##### DATASET RECORDS
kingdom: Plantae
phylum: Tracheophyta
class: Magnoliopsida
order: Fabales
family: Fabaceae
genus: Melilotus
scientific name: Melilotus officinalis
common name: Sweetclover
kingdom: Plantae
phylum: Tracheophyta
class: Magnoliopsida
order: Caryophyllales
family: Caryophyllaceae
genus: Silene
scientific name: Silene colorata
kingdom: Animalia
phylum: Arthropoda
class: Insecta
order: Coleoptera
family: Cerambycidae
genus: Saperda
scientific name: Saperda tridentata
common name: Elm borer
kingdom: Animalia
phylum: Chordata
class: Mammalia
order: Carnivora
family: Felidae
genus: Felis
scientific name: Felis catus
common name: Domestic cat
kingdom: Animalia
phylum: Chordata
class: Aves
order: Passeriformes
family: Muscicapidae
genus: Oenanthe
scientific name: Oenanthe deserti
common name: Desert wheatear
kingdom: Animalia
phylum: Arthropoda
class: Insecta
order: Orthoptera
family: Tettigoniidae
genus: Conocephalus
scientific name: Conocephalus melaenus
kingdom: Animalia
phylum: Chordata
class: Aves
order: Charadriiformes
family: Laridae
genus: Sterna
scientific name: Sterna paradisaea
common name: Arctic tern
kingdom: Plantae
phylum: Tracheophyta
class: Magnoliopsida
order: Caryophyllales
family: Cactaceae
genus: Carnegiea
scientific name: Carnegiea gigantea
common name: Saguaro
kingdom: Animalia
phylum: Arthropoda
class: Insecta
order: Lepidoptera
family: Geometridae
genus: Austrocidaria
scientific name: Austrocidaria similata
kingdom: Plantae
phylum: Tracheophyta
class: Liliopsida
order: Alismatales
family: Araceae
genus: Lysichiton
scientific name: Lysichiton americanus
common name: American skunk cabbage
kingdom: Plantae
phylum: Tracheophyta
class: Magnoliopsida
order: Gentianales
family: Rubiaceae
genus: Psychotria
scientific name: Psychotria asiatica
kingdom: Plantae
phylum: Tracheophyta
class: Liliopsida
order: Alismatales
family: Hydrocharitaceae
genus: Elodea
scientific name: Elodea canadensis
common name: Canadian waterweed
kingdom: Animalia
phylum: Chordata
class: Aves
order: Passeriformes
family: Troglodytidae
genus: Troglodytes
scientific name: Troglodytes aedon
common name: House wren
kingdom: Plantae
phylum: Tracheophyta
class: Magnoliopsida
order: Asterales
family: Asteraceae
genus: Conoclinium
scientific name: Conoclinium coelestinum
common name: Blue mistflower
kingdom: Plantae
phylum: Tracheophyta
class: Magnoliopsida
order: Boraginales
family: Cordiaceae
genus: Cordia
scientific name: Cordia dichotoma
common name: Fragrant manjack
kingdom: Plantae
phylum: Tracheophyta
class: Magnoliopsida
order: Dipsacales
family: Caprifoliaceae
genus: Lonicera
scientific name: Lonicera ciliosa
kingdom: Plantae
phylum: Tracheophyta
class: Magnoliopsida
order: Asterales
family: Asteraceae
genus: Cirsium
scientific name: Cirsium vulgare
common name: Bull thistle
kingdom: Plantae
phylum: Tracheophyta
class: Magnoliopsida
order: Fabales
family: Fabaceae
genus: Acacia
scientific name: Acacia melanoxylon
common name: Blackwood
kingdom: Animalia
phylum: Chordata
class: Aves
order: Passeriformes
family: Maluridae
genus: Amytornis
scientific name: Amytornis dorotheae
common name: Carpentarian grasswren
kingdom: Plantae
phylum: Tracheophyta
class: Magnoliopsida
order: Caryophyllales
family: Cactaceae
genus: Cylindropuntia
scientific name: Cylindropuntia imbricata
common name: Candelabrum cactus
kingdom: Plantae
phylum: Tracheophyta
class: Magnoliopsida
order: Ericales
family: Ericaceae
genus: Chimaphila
##########
_TASK BRIEF_. Copy out the lines of the records above, word for word, from the line with "order: Lepidoptera" through the line with "scientific name: Amytornis dorotheae", including both of those lines.

_CORRECT RESPONSE_.
order: Lepidoptera
family: Geometridae
genus: Austrocidaria
scientific name: Austrocidaria similata
kingdom: Plantae
phylum: Tracheophyta
class: Liliopsida
order: Alismatales
family: Araceae
genus: Lysichiton
scientific name: Lysichiton americanus
common name: American skunk cabbage
kingdom: Plantae
phylum: Tracheophyta
class: Magnoliopsida
order: Gentianales
family: Rubiaceae
genus: Psychotria
scientific name: Psychotria asiatica
kingdom: Plantae
phylum: Tracheophyta
class: Liliopsida
order: Alismatales
family: Hydrocharitaceae
genus: Elodea
scientific name: Elodea canadensis
common name: Canadian waterweed
kingdom: Animalia
phylum: Chordata
class: Aves
order: Passeriformes
family: Troglodytidae
genus: Troglodytes
scientific name: Troglodytes aedon
common name: House wren
kingdom: Plantae
phylum: Tracheophyta
class: Magnoliopsida
order: Asterales
family: Asteraceae
genus: Conoclinium
scientific name: Conoclinium coelestinum
common name: Blue mistflower
kingdom: Plantae
phylum: Tracheophyta
class: Magnoliopsida
order: Boraginales
family: Cordiaceae
genus: Cordia
scientific name: Cordia dichotoma
common name: Fragrant manjack
kingdom: Plantae
phylum: Tracheophyta
class: Magnoliopsida
order: Dipsacales
family: Caprifoliaceae
genus: Lonicera
scientific name: Lonicera ciliosa
kingdom: Plantae
phylum: Tracheophyta
class: Magnoliopsida
order: Asterales
family: Asteraceae
genus: Cirsium
scientific name: Cirsium vulgare
common name: Bull thistle
kingdom: Plantae
phylum: Tracheophyta
class: Magnoliopsida
order: Fabales
family: Fabaceae
genus: Acacia
scientific name: Acacia melanoxylon
common name: Blackwood
kingdom: Animalia
phylum: Chordata
class: Aves
order: Passeriformes
family: Maluridae
genus: Amytornis
scientific name: Amytornis dorotheae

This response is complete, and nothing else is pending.